Renovations can be costly.
The Maryland Department of Housing and Community Development has long offered a loan program to older homeowners for accessibility-related improvements. A 2010 state task force on aging prompted the program to add grants, which has helped increase participation, said Jack Daniels, deputy director of special loans.
The department approved more than $900,000 in grants to 44 homeowners over age 55 for renovations in the last fiscal year and is on track to sign off on $1.2 million by June, he said.
"Anytime that we can help our citizens stay in their homes, it's going to increase economic impact, it's going to help fix up the community," he said. "And it's the right thing to do."

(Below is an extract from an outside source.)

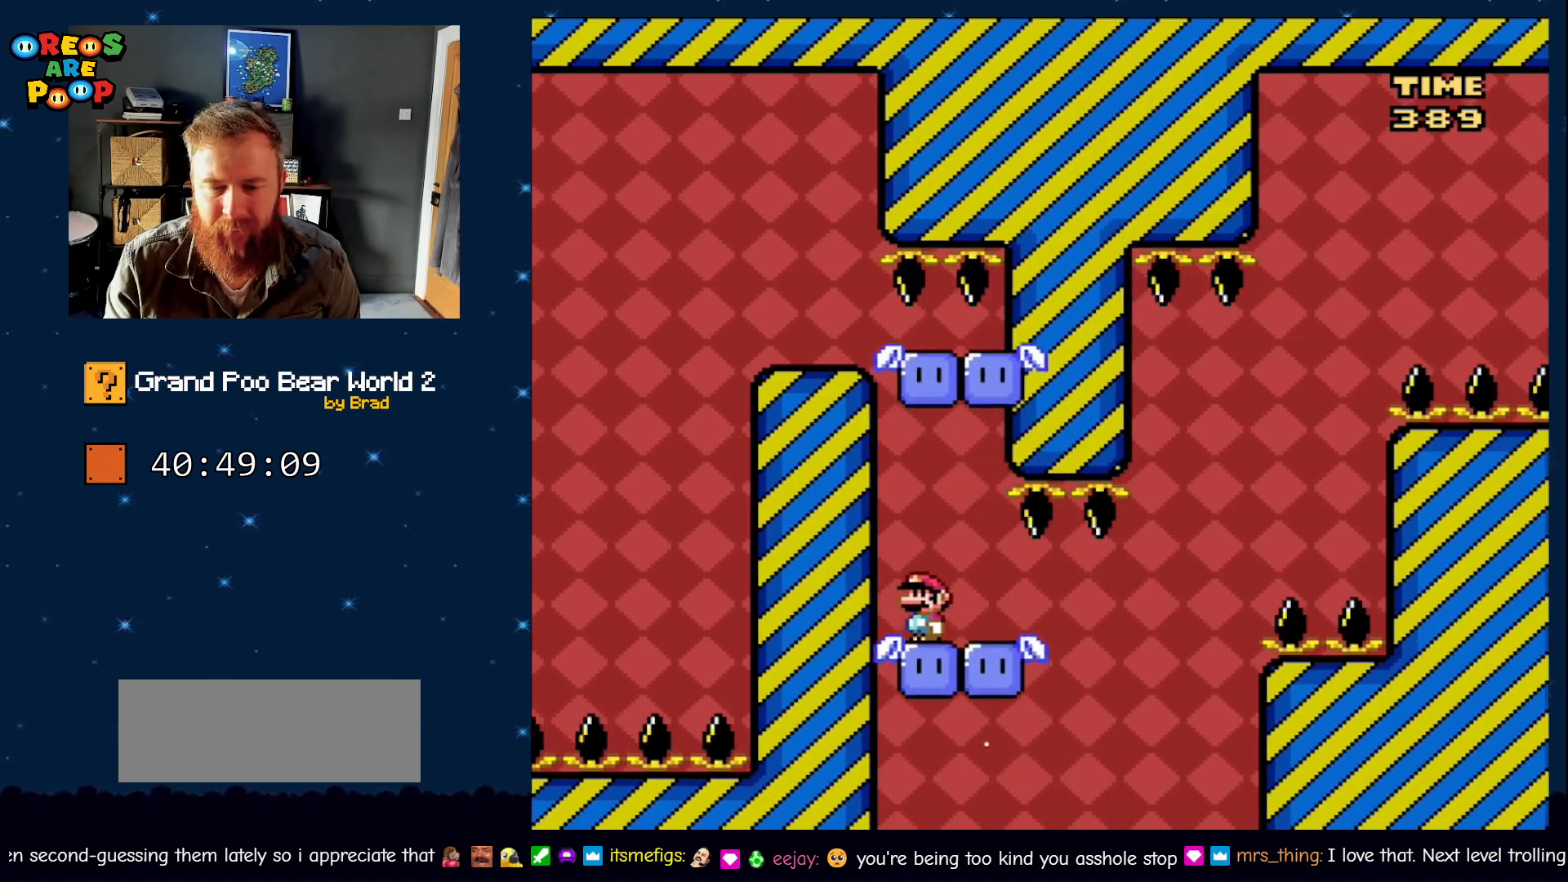
{"dt_ms": 1000, "buttons": ["B", "Y", "DPAD_RIGHT"]}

Some states and jurisdictions have explored ways to encourage builders to incorporate the principles, with tools like tax credits or state-verified certifications. Lynott said the AARP supports having standards incorporated into building codes.
It's expensive in the long run to rely on renovations, Lynott said.
"Every bit helps," she said. "In the long term, we will get more bang for our buck with good accessible design upfront, but given the slow turnover of our housing stock, we definitely need those other types of programs as well."
Accessible housing is an issue The Arc Baltimore, which serves about 300 people with intellectual and development disabilities in its residential program, struggles with. The agency reopened a home in November that was remodeled to make it more accessible with contributions from the Home Builders Care Foundation of Maryland.
But as its clients age, there is more work to be done — and it's not easy to find new units or secure the money to make needed changes, said Kate McGuire, the organization's chief advancement officer.